Much like Gerard Lough's The Stolen Wings, my biggest complaint about Deviant would have to be that it is far too short. This doesn't necessarily mean that it doesn't succeed at what it sets out to do: It most certainly does. As a refreshingly straightforward depiction of a quirky prowler's latest home invasion, it manages to place you smack in the middle of a state of unease. We can't help but watch this short with some degree of nervousness because this man (frequent Lough collaborator Michael Parle) may as well be in our house--it's a testament to the very deliberate pacing.
Lough allows the events in Deviant to unfold very slowly, much in that same, meticulous way you'd expect a skilled prowler to think. There's the matter of sneaking in undetected, spying any window that may be open, any door that may be unlocked. There's the matter of actually slinking around without making much noise, ever conscious of the sounds of our footsteps on the floor. Then there's the matter of leaving your mark--if you're smart about it, leaving your mark means being able to leave the premises later on with the knowledge that you've been in there while the inhabitants were asleep, you've had a look at their precious belongings (even defiled a few), you've possibly had the gall to use their toothbrush, but you'll be damned if they ever figure it out! You may as well be an apparition. You may as well not have done it. You may as well have yourself a drink, because another day's gone by, the papers haven't been alerted and no one knows your name.
But what if you, the great home invading expert, forgot something?
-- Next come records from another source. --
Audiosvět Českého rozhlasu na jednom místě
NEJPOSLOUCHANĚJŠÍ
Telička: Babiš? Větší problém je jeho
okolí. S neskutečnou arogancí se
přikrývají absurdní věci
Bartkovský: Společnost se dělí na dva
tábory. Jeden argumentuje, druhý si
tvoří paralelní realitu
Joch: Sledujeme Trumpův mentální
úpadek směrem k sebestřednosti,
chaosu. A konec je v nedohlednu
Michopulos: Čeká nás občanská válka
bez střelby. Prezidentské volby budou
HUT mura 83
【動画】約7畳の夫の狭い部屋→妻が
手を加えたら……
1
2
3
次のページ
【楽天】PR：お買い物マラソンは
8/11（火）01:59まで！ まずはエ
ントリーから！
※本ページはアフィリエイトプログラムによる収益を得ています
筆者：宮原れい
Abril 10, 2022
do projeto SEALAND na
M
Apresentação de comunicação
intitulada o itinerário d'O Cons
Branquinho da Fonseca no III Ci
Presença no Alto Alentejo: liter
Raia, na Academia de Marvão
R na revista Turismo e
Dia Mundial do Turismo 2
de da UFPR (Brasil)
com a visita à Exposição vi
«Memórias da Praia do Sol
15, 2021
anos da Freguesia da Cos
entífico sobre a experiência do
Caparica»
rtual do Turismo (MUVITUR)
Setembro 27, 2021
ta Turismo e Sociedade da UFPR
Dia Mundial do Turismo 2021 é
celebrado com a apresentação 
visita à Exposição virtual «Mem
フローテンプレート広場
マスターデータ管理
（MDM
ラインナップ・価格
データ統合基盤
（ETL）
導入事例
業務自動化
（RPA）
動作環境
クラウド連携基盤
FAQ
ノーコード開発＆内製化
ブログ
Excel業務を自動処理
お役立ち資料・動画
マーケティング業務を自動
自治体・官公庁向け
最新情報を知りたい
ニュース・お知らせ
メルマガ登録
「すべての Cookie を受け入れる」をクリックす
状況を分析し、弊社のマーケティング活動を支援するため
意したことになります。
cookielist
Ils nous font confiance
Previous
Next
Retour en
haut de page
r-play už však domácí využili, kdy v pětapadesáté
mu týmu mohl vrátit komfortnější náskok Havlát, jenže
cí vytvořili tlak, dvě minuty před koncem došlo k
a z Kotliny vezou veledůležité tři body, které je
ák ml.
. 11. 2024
Forgot one minor detail that you know, to the inhabitants of the house, will stick out more obscenely than snow in July? That's the narrative crux of Deviant. Michael Parle turns in some excellent work, creating a very distinct character with whose dilemma we can dare to identify. Watching him slowly make his way through this house allows us to observe him at his most intimate. We find ourselves feeling for him and even thinking as he does: How is he going to get out of this one?
This is the third film of Lough's I've reviewed and the second I'm pleased to review at his very own personal request. I think he has exceptional talent and I think that with the proper project, he could become a name to remember in the horror genre. He guides Deviant with the same confidence as his other two projects, always with the end in mind, always acutely aware of the little details that give birth to such an intriguing atmosphere. His use of the same blue-purple filter he utilised in The Stolen Wings shrouds his film in a dank, ugly light (and it is a compliment when I say that he is not afraid to let his films get ugly, nor should he; just look at the material he's working with!). And once again, he uses Cian Furlong's musical score with the sensitivity required to establish a mood worth remembering. Deviant certainly is.
But what of a full length feature film? Wouldn't it be far more awesome if we got to see this man work his magic with a bigger budget to his credit? As long as he imbues a feature length version of Deviant with the same disregard for unnecessary dramatics, that same willingness to allow the material to build and build and build to a discomforting finish, then he'll have me for a fan. We need more of that in horror films, for one. And for another, I know I'd be the first to jump in line and watch it.